I can see where you are frustrated by not being provided a golden rule of automation coverage - but a lot of those variables related to the extent or degree of automated testing coverage needed in a sprint will vary. I think some (of many more) things you would want to consider are:

-Level of unit testing completed - how well is the application tested by the developer, and how much do you trust that developer to do testing?  At the CAST show last week, Trish Khoo (http://trishkhoo.com/) talked about agile groups she worked in at google where all of the testing was performed by the developers, and there were no dedicated testing resources

-Maturity of the application - while we can't assume that more mature applications will never have features break, we know that the probability is likely less.

-Development "nimbleness" - if something breaks, how quickly can we fix it?  Do we do builds frequently?  For example, at my company, many of our customers are in the cloud, so we can deploy a hot fix if something goes wrong.  However, if this happens with one of our On-Premise clients, the path to resolving the issue is much more difficult.  Therefore, much more automated testing is needed to confirm the stability of the on-premise build.

-Risk of Defects found in production - For someone like Facebook, a bug found in production has lesser impact - for the most part people do not rely on Facebook to perform any critical activities.  However, for someone making software that controls surgical instruments, the same cannot be said. 

There are many, many more factors to contribute - I would be interested to hear what others think are import factors to weigh when making this decision!  But at the end of the day, I think agile will require that you drop the dogma associated with waterfall of boilerplate test plans, test case formats, etc. and think at a higher level about what the mission of your testing truly is. 

Kevin

 

August 20, 2014 - 11:38am
Nishi Grover's picture

Hey Kevin, Really nice thoughts!
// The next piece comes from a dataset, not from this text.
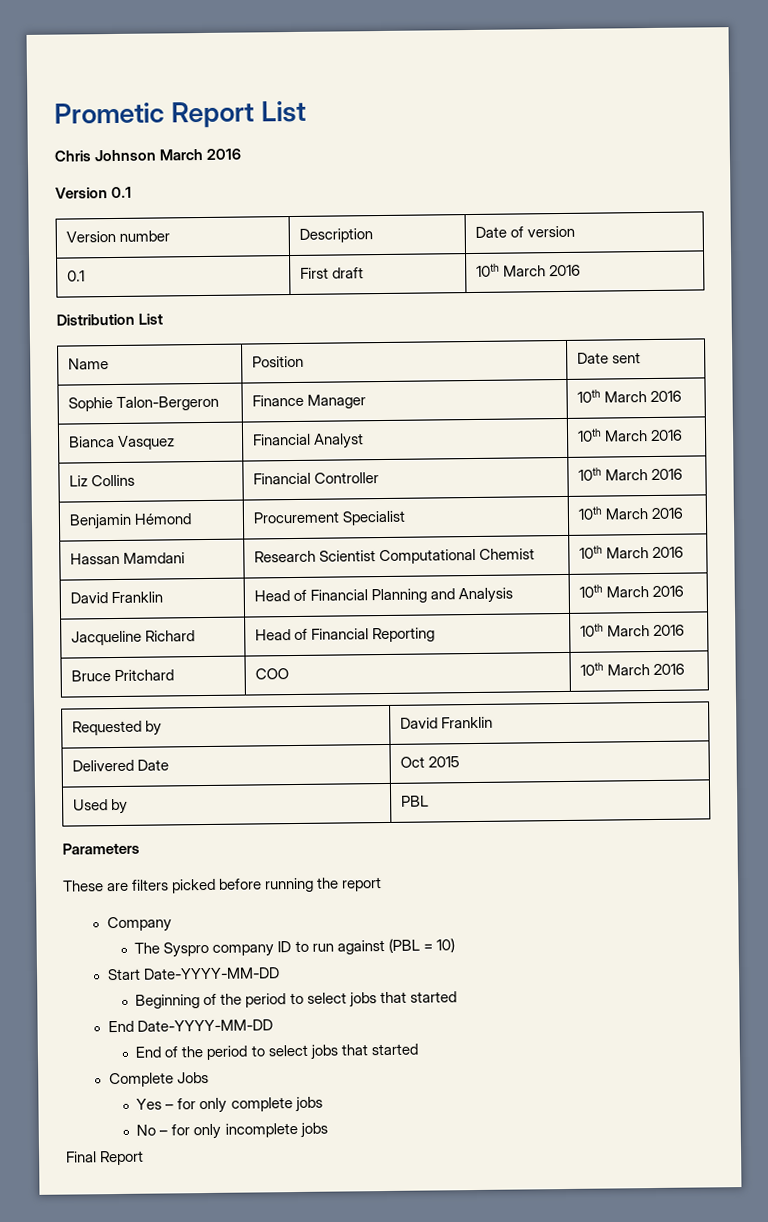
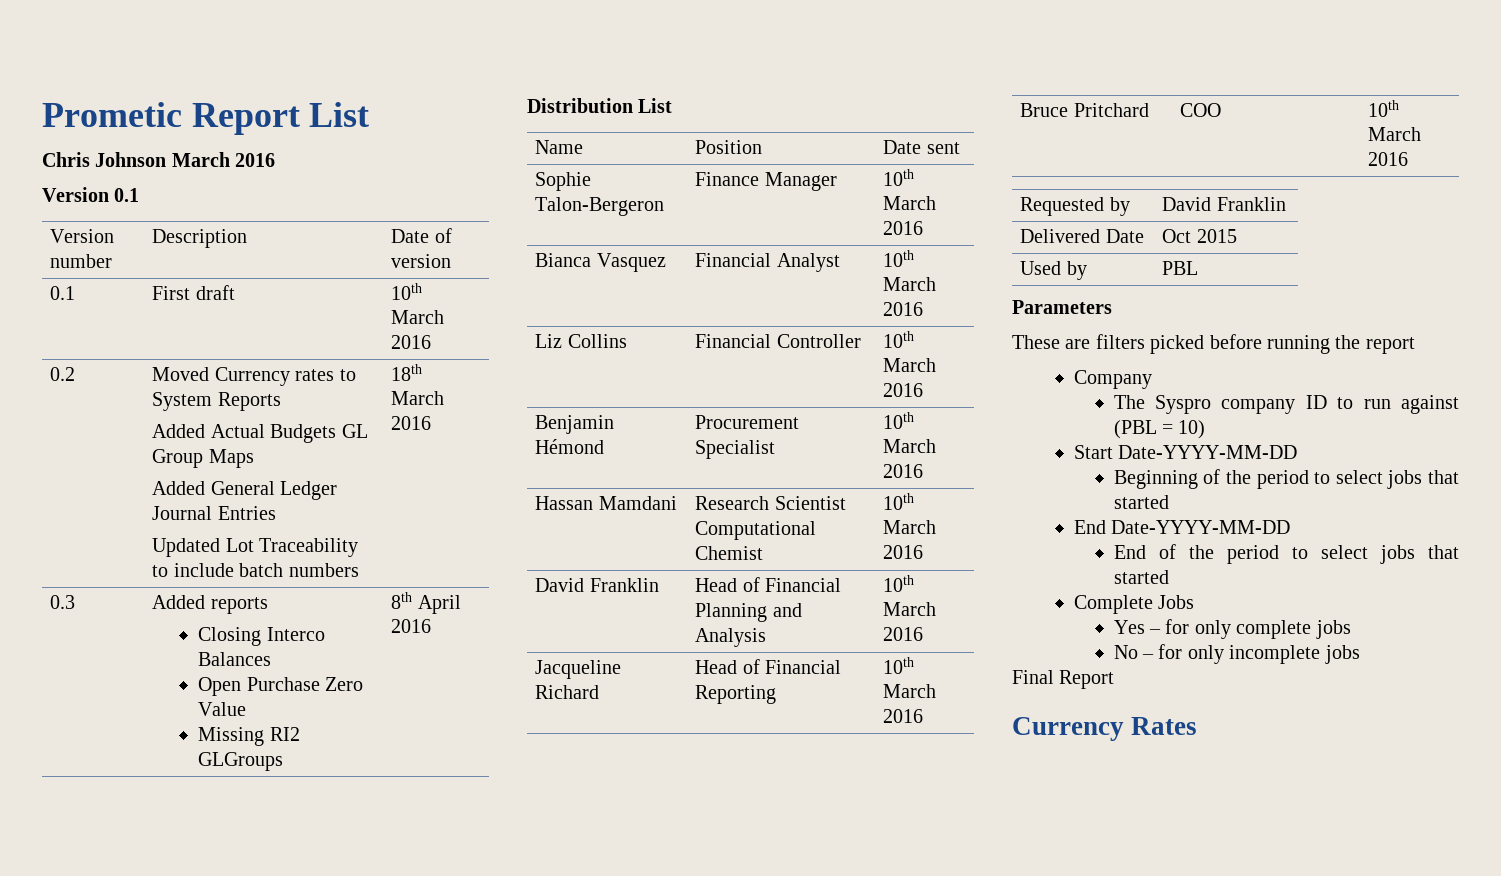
(582, 270) none -> [50,367,76,381] [152,367,356,386] [152,392,281,411] [152,424,368,443] [152,449,254,468] [152,481,338,500] [152,506,276,520] [152,538,359,557] [152,563,359,577] [391,364,423,381] [391,391,445,405] [391,416,432,430] [50,595,76,609] [152,595,268,614] [198,627,325,646] [198,652,272,666] [198,677,364,696] [198,702,247,716] [198,727,300,746] [198,752,284,771] [391,592,461,614] [391,619,432,633] // 0.2 | Moved Currency rates to System Reports // Added Actual Budgets GL Group Maps // Added General Ledger Journal Entries // Updated Lot Traceability to include batch numbers | 18th March 2016 // 0.3 | Added reports // Closing Interco Balances // Open Purchase Zero Value // Missing RI2 GLGroups | 8th April 2016
(145, 1158) none -> [1012,717,1198,741] // Currency Rates

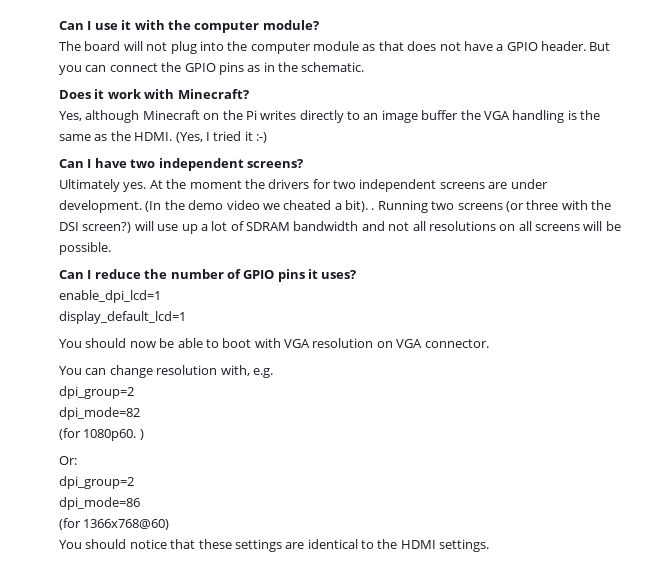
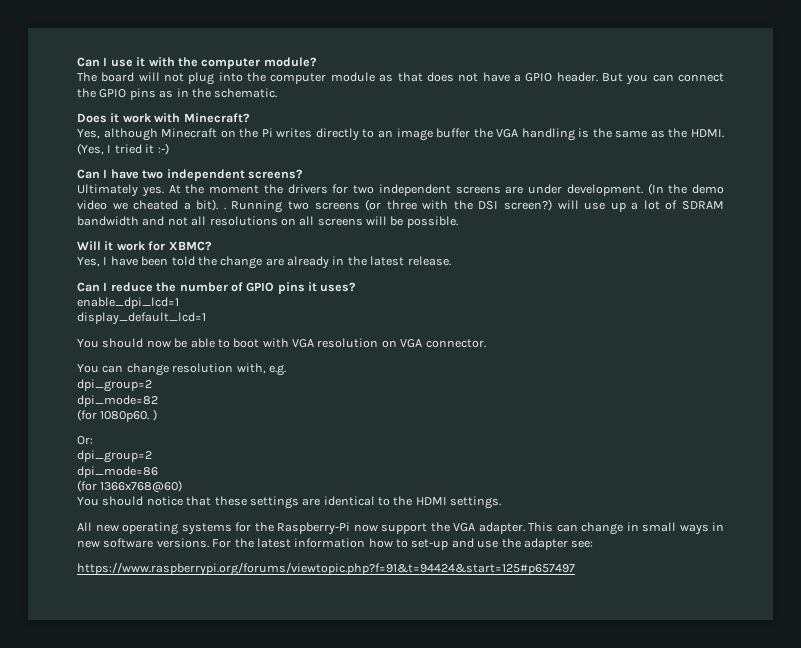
(111, 248) none -> [77,241,212,251] [77,256,451,269] // Will it work for XBMC? // Yes, I have been told the change are already in the latest release.
(490, 545) none -> [77,522,724,535] [77,538,594,550] [77,562,575,576] // All new operating systems for the Raspberry-Pi now support the VGA adapter. This can change in small ways in new software versions. For the latest information how to set-up and use the adapter see: // https://www.raspberrypi.org/forums/viewtopic.php?f=91&t=94424&start=125#p657497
Appreciate your response.

June 24, 2016 - 6:19am
Nishi Grover's picture

Hello Doug

Thanks for your thoughts. I agree with you when you say that we should not leave the automation to the end of all sprints. We must definitely keep pace with the sprints by automating the regression suites for current sprints to be run in next sprint , and also ensure coverage of all important paths - positive or negative in our automation scripts. 

The main intention behind this writeup was to assert that when we do all of the above , still we should not expect that to be the end of quality game, as is a general misconception among managers. The coverage of automation does not measure for quality, and the actual testing of new features , designs and changes still happens at the hand of manual testers. So we must keep up efforts to support , improve and enhance manual test efforts by better test design techniques, invoking critical thinking and more inclusive participation by testers.